Make sure you know what you're doing before you change operating systems.
Windows NT is not just a "more stable kind of Windows 98", or anything like that. It is a very different operating system, not targeted for home users. I personally wouldn't put NT on a recording computer unless I used that computer for recording, and nothing but.
But yeah. I've experienced Cakewalk crashes in Win98 too, and it pisses me off. In fact, I'm fresh off an extremely annoying crash right now. This message board is good for soothing those raw nerves.
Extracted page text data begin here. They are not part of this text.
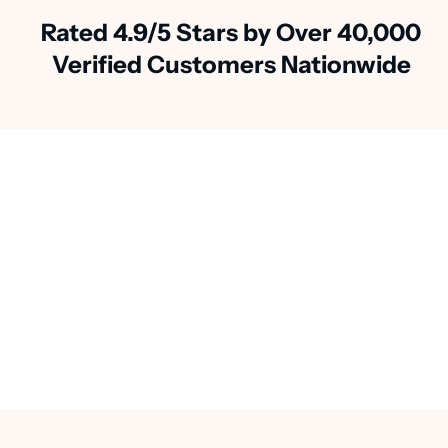
Rated 4.9/5 Stars by Over 40,000
Verified Customers Nationwide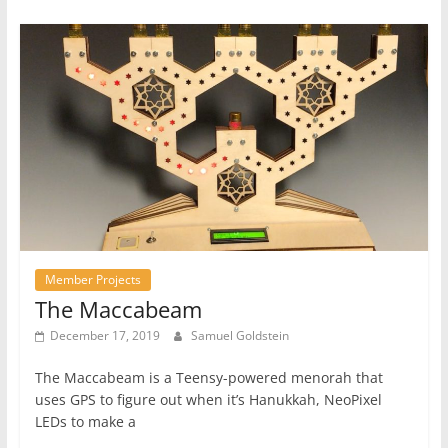
Member Projects
The Maccabeam
December 17, 2019
Samuel Goldstein
The Maccabeam is a Teensy-powered menorah that
uses GPS to figure out when it’s Hanukkah, NeoPixel
LEDs to make a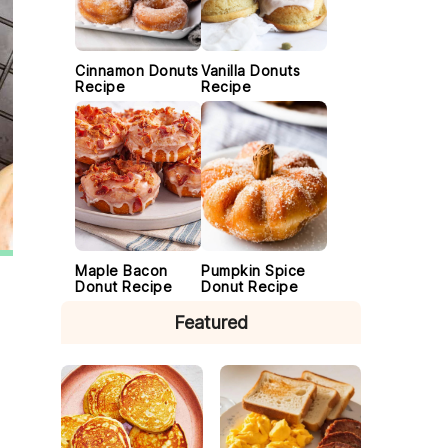
Cinnamon Donuts
Vanilla Donuts
Recipe
Recipe
Maple Bacon
Pumpkin Spice
Donut Recipe
Donut Recipe
Featured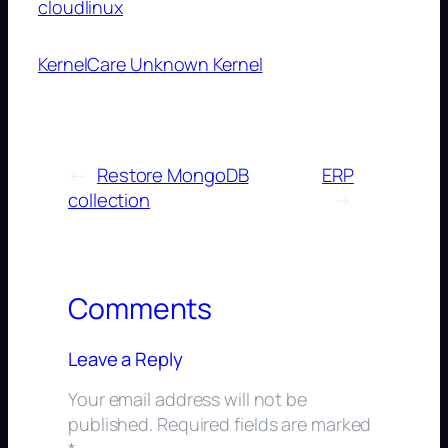
cloudlinux
KernelCare Unknown Kernel
←
Restore MongoDB
ERP
collection
→
Comments
Leave a Reply
Your email address will not be
published.
Required fields are marked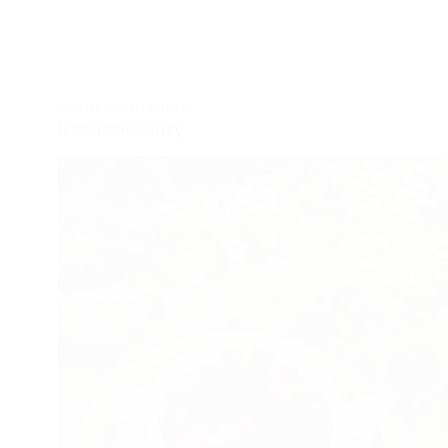
NORTH INDIAN SUBZIS
Beetroot Curry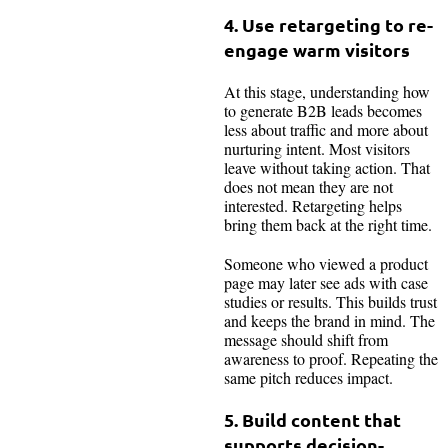
4. Use retargeting to re-
engage warm visitors
At this stage, understanding how
to generate B2B leads becomes
less about traffic and more about
nurturing intent. Most visitors
leave without taking action. That
does not mean they are not
interested. Retargeting helps
bring them back at the right time.
Someone who viewed a product
page may later see ads with case
studies or results. This builds trust
and keeps the brand in mind. The
message should shift from
awareness to proof. Repeating the
same pitch reduces impact.
5. Build content that
supports decision-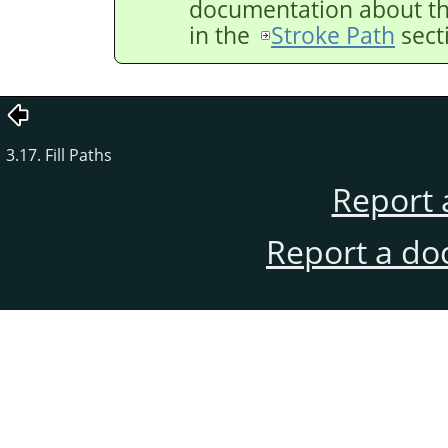
documentation about the
in the
Stroke Path
sect
3.17. Fill Paths
Report 
Report a do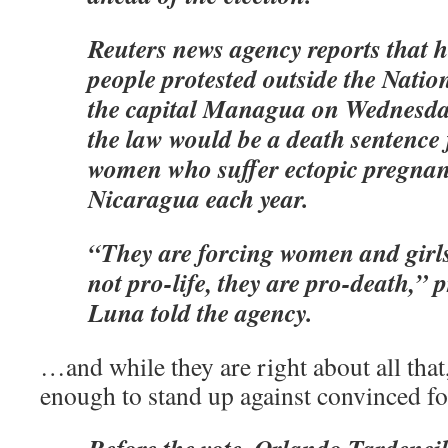
Reuters news agency reports that 
people protested outside the Natio
the capital Managua on Wednesday
the law would be a death sentence
women who suffer ectopic pregnan
Nicaragua each year.
“They are forcing women and girls
not pro-life, they are pro-death,”
Luna told the agency.
…and while they are right about all that
enough to stand up against convinced foo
But I'm not sure you can blame Windows 98 for that. In my case, anyway. It was Cakewalk that crashed, not the Program Manager or Explorer (the most common Win98 crashes). Would that problem be eliminated in WinNT? I don't know; I've never tried it!
For those of you who have LOTS of crashes in Win98, it may be time for a clean install of Windows. Yes, it's a pain in the ass. But after a clean install you'll have hard drive space you didn't even know you'd lost, your computer will run loads faster, and Windows will crash far less. Windows 95 was far worse, but Windows is still a self-corrupting operating system. The longer you use an installation, the worse things become.
You can counteract this if you know enough about your computer to do routine cleanings and tweakings. But I've been working with computers for about 17+ years now and even I can't keep an installation of Windows running forever.
Some people have it far worse. I've seen people with very fast computers, whose machines operated with about the speed of a 486 - when they operated at all - because those people cluttered their Windows installation to the point where it was beyond repair.
Now, if you don't have backup capabilities, this is pretty tough to pull off. But if you do, wiping your hard drive clean and starting over is more painless than you might think. And assuming you have a quality machine to begin with, it can solve a host of problems.
Spider mentioned performance issues even with 256mb of RAM. If you're running Windows 98, anything more than 128mb is practically useless. It's far more likely that the bottleneck you're experiencing is your CPU or hard drive.
I've read that 256mb may help performance in Win2000 and NT, though. Can anyone vouch for this?